## What is required
Find each line in the records that contains the word "left" and copy those lines.

## Dataset
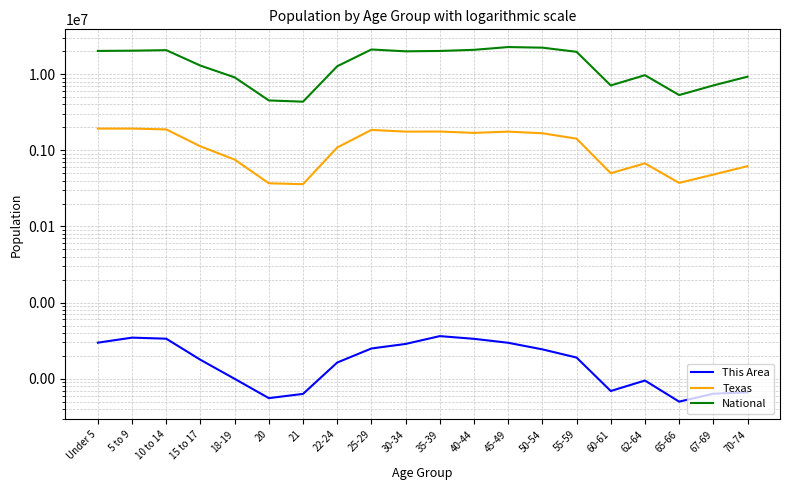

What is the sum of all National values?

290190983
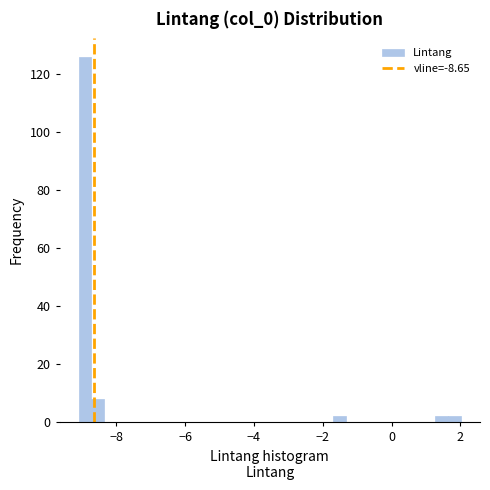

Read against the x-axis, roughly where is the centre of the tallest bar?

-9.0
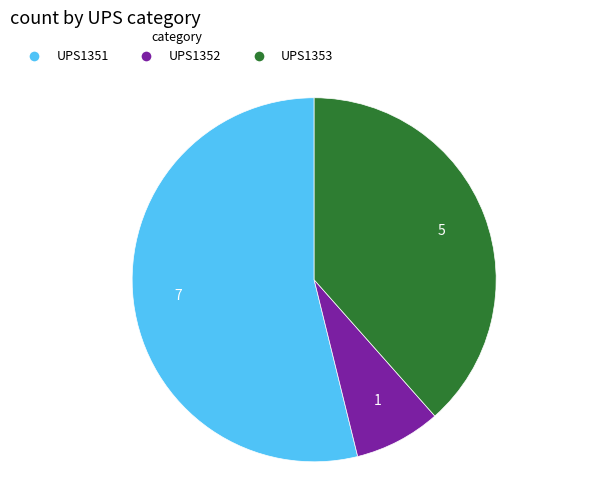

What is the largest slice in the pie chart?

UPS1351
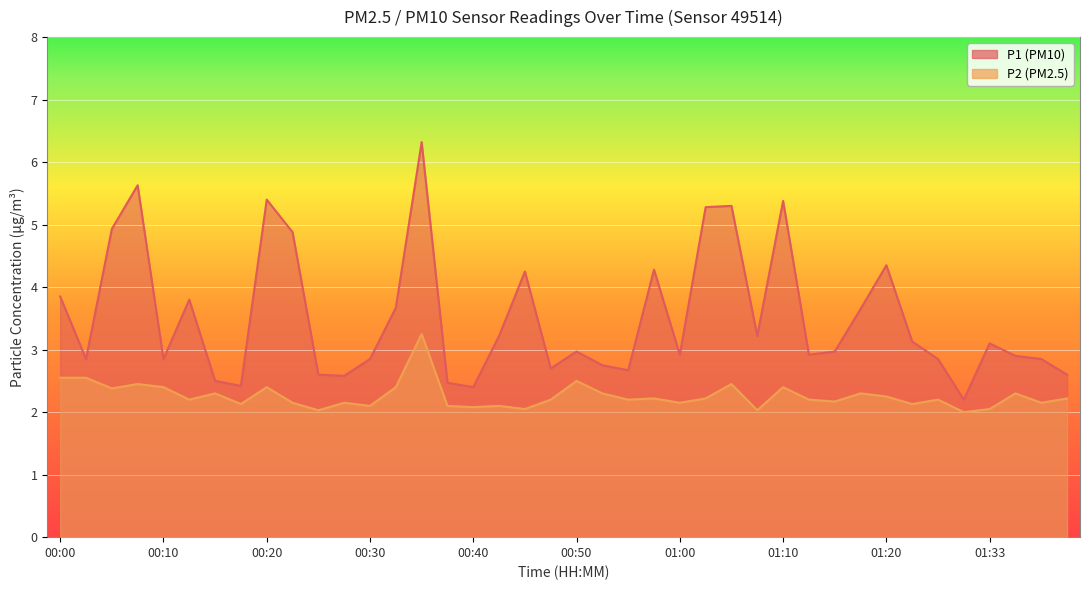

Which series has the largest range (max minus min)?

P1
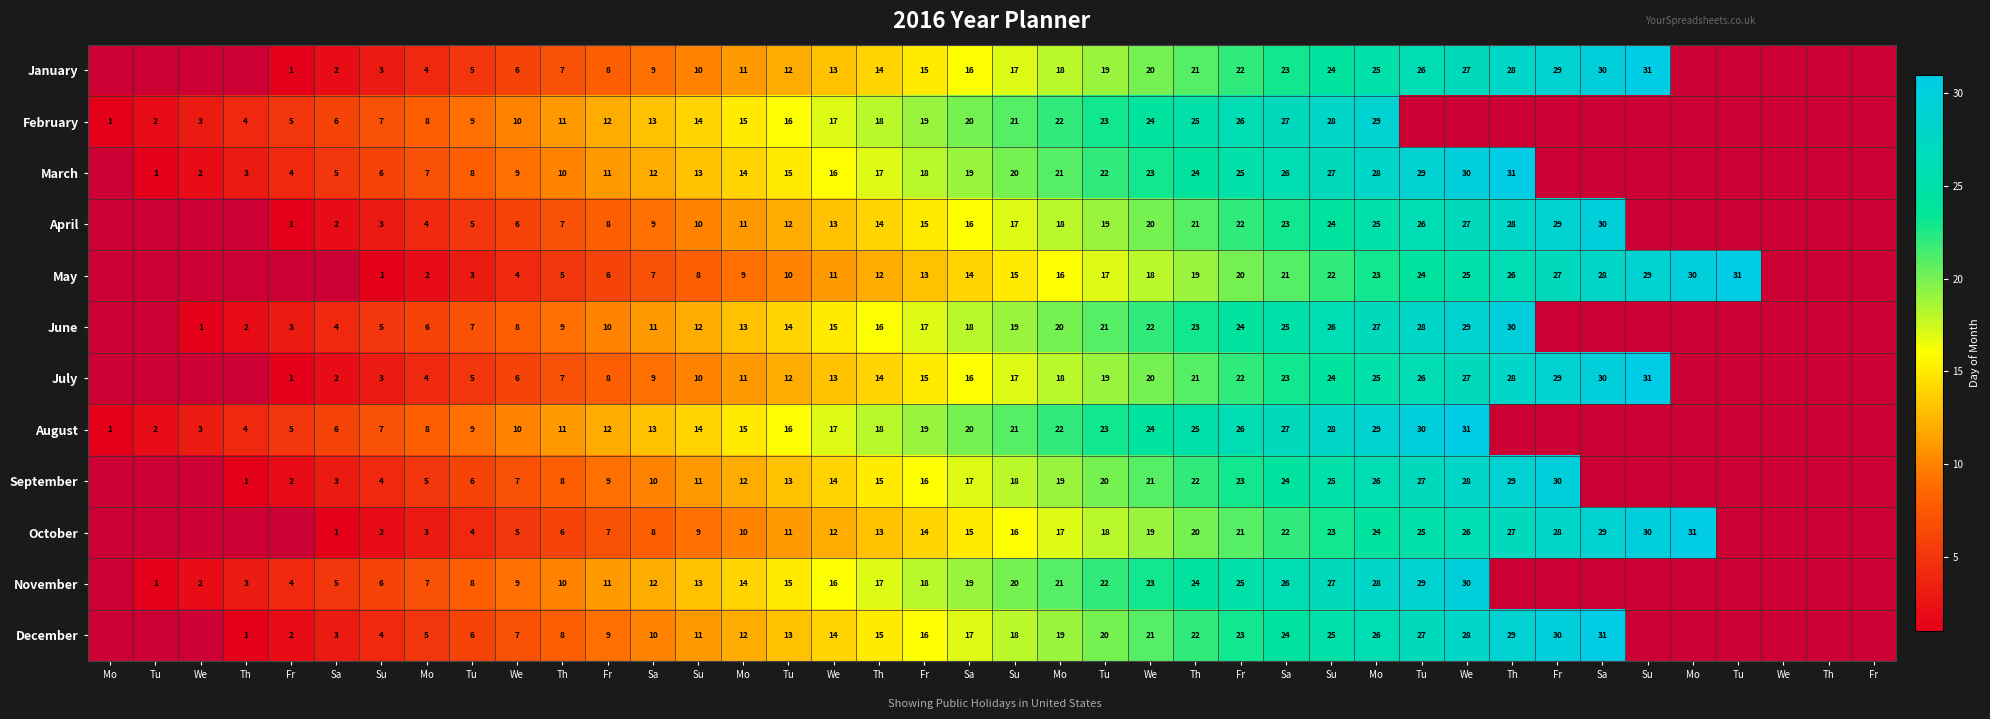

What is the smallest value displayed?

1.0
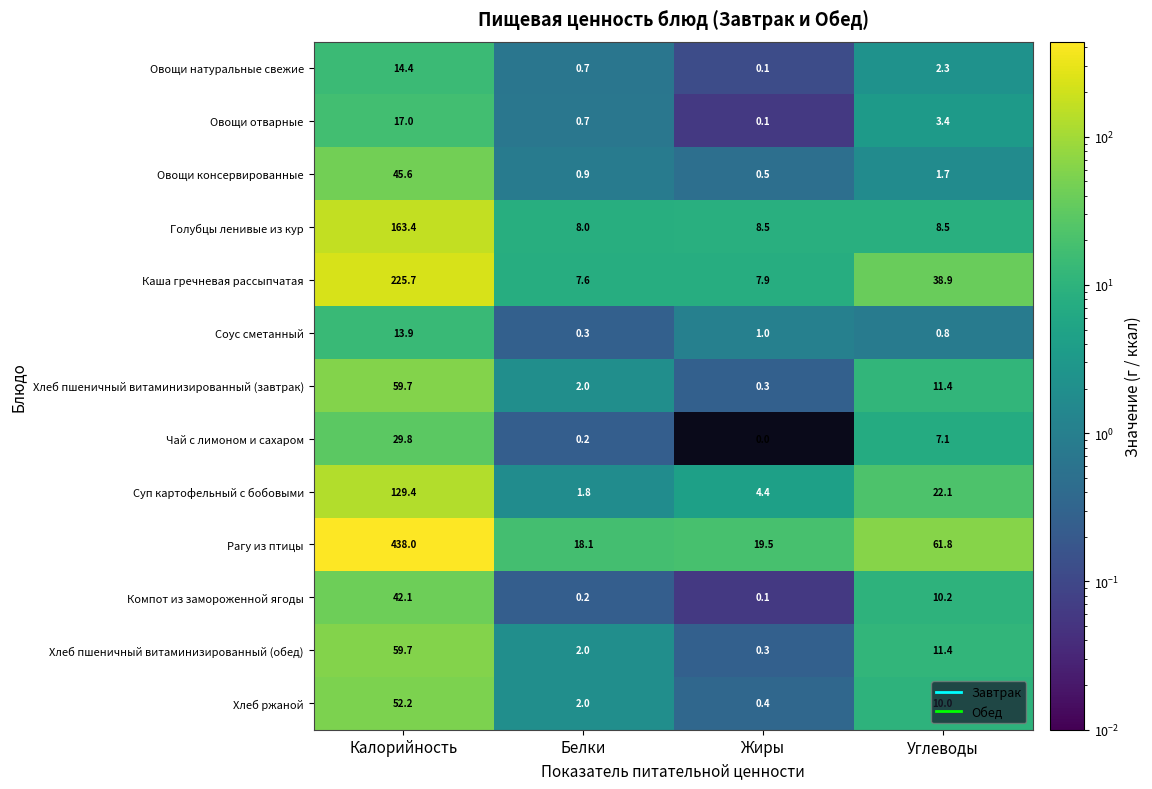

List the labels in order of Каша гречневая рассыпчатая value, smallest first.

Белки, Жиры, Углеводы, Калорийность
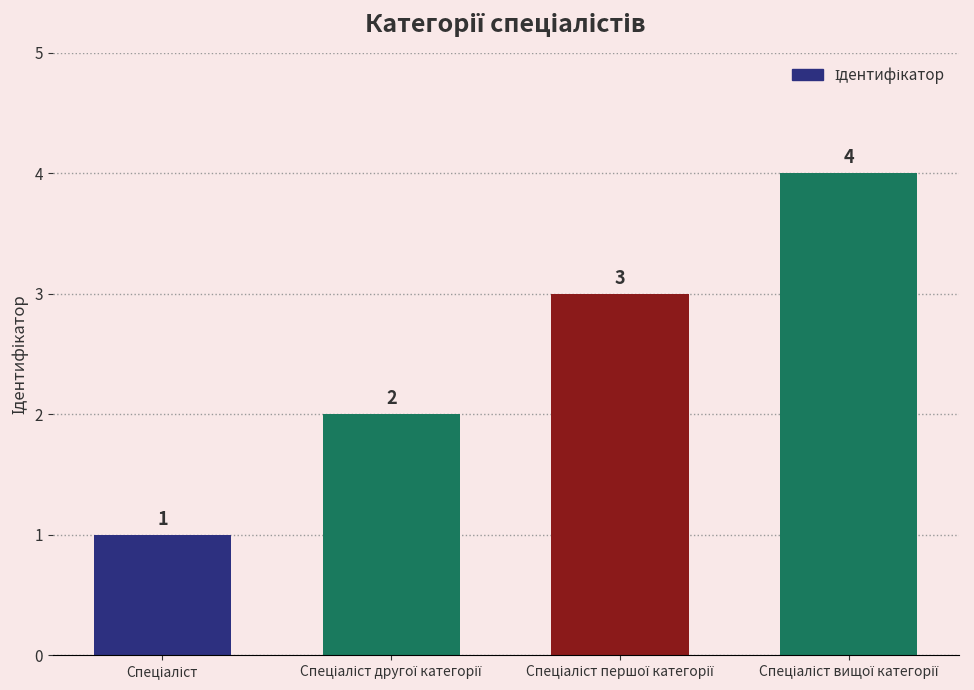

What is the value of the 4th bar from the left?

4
==
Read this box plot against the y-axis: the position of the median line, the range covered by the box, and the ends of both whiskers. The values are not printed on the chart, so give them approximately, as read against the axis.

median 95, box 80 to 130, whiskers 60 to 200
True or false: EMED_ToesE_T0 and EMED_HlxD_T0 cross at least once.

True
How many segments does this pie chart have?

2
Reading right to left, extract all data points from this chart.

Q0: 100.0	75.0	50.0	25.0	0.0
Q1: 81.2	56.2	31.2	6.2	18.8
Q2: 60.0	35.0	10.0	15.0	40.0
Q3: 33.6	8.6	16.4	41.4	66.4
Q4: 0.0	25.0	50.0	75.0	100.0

## Response to this exercise
What is the value of the 4th bar from the left?
Reading right to left, extract all data points from this chart.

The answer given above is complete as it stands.